* [Aim of the exercise] Set down all of the data again, character for character.

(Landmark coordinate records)
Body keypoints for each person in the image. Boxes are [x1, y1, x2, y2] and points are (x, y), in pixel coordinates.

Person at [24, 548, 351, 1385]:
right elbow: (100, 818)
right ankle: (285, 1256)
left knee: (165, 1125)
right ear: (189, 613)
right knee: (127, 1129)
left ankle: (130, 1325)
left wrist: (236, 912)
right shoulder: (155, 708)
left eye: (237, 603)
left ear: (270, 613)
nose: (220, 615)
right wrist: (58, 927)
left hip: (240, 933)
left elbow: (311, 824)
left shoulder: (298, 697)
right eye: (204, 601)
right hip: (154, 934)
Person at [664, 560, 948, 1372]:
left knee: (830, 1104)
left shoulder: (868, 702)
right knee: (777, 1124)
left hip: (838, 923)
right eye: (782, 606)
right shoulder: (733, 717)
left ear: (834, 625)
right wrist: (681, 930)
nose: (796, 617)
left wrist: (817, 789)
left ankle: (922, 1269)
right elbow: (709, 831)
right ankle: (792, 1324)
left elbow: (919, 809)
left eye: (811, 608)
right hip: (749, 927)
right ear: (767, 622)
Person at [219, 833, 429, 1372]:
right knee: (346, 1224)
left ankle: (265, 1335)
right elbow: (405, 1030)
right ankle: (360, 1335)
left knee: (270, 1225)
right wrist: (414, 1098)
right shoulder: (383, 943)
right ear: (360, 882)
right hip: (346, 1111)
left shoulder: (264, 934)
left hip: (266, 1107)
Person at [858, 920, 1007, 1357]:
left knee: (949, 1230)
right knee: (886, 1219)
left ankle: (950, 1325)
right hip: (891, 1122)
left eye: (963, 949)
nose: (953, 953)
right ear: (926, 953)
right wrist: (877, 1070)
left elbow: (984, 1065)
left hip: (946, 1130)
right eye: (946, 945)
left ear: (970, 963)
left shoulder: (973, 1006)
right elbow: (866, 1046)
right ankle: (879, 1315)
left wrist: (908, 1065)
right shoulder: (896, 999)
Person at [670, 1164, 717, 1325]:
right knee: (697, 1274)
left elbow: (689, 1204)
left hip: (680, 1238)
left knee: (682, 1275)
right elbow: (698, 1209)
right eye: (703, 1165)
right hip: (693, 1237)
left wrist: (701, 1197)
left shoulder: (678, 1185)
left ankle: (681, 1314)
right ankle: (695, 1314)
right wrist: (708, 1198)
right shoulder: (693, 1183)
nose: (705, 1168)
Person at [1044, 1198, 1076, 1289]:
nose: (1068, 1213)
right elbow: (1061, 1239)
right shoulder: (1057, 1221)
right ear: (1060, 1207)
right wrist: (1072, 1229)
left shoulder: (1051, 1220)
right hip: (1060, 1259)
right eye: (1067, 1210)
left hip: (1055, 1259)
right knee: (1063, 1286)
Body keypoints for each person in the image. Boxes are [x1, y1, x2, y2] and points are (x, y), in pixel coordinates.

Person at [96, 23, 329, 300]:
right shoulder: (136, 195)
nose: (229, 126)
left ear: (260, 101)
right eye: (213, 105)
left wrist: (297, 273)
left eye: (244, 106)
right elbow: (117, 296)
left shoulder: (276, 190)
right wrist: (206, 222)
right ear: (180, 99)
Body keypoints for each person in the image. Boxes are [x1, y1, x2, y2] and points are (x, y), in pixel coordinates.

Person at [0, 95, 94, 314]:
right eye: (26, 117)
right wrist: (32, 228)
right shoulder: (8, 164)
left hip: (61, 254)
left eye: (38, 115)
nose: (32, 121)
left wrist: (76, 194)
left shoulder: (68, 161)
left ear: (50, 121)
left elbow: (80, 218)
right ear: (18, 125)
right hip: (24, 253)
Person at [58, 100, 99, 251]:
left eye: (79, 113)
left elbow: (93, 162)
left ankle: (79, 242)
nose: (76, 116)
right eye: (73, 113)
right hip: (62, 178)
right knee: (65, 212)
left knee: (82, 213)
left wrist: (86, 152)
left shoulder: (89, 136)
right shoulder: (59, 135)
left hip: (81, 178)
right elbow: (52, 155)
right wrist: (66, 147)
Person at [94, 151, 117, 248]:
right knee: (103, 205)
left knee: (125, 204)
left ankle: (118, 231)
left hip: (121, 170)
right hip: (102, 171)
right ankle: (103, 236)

* [Response]
Body keypoints for each person in the image. Boxes are [x1, y1, x2, y2] and points are (x, y), in pixel coordinates.

Person at [24, 548, 351, 1385]:
right elbow: (100, 818)
right ankle: (285, 1256)
left knee: (165, 1125)
right ear: (189, 613)
right knee: (127, 1129)
left ankle: (130, 1325)
left wrist: (236, 912)
right shoulder: (155, 708)
left eye: (237, 603)
left ear: (270, 613)
nose: (220, 615)
right wrist: (58, 927)
left hip: (240, 933)
left elbow: (311, 824)
left shoulder: (298, 697)
right eye: (204, 601)
right hip: (154, 934)
Person at [664, 560, 948, 1372]:
left knee: (830, 1104)
left shoulder: (868, 702)
right knee: (777, 1124)
left hip: (838, 923)
right eye: (782, 606)
right shoulder: (733, 717)
left ear: (834, 625)
right wrist: (681, 930)
nose: (796, 617)
left wrist: (817, 789)
left ankle: (922, 1269)
right elbow: (709, 831)
right ankle: (792, 1324)
left elbow: (919, 809)
left eye: (811, 608)
right hip: (749, 927)
right ear: (767, 622)
Person at [219, 833, 429, 1372]:
right knee: (346, 1224)
left ankle: (265, 1335)
right elbow: (405, 1030)
right ankle: (360, 1335)
left knee: (270, 1225)
right wrist: (414, 1098)
right shoulder: (383, 943)
right ear: (360, 882)
right hip: (346, 1111)
left shoulder: (264, 934)
left hip: (266, 1107)
Person at [858, 920, 1007, 1357]:
left knee: (949, 1230)
right knee: (886, 1219)
left ankle: (950, 1325)
right hip: (891, 1122)
left eye: (963, 949)
nose: (953, 953)
right ear: (926, 953)
right wrist: (877, 1070)
left elbow: (984, 1065)
left hip: (946, 1130)
right eye: (946, 945)
left ear: (970, 963)
left shoulder: (973, 1006)
right elbow: (866, 1046)
right ankle: (879, 1315)
left wrist: (908, 1065)
right shoulder: (896, 999)
Person at [670, 1164, 717, 1325]:
right knee: (697, 1274)
left elbow: (689, 1204)
left hip: (680, 1238)
left knee: (682, 1275)
right elbow: (698, 1209)
right eye: (703, 1165)
right hip: (693, 1237)
left wrist: (701, 1197)
left shoulder: (678, 1185)
left ankle: (681, 1314)
right ankle: (695, 1314)
right wrist: (708, 1198)
right shoulder: (693, 1183)
nose: (705, 1168)
Person at [1044, 1198, 1076, 1289]:
nose: (1068, 1213)
right elbow: (1061, 1239)
right shoulder: (1057, 1221)
right ear: (1060, 1207)
right wrist: (1072, 1229)
left shoulder: (1051, 1220)
right hip: (1060, 1259)
right eye: (1067, 1210)
left hip: (1055, 1259)
right knee: (1063, 1286)
Body keypoints for each person in the image. Boxes are [x1, y1, x2, y2] and points are (x, y), in pixel coordinates.

Person at [96, 23, 329, 300]:
right shoulder: (136, 195)
nose: (229, 126)
left ear: (260, 101)
right eye: (213, 105)
left wrist: (297, 273)
left eye: (244, 106)
right elbow: (117, 296)
left shoulder: (276, 190)
right wrist: (206, 222)
right ear: (180, 99)
Body keypoints for each person in the image. Boxes are [x1, y1, x2, y2] and points are (x, y), in pixel coordinates.

Person at [0, 95, 94, 314]:
right eye: (26, 117)
right wrist: (32, 228)
right shoulder: (8, 164)
left hip: (61, 254)
left eye: (38, 115)
nose: (32, 121)
left wrist: (76, 194)
left shoulder: (68, 161)
left ear: (50, 121)
left elbow: (80, 218)
right ear: (18, 125)
right hip: (24, 253)
Person at [58, 100, 99, 251]:
left eye: (79, 113)
left elbow: (93, 162)
left ankle: (79, 242)
nose: (76, 116)
right eye: (73, 113)
right hip: (62, 178)
right knee: (65, 212)
left knee: (82, 213)
left wrist: (86, 152)
left shoulder: (89, 136)
right shoulder: (59, 135)
left hip: (81, 178)
right elbow: (52, 155)
right wrist: (66, 147)
Person at [94, 151, 117, 248]:
right knee: (103, 205)
left knee: (125, 204)
left ankle: (118, 231)
left hip: (121, 170)
right hip: (102, 171)
right ankle: (103, 236)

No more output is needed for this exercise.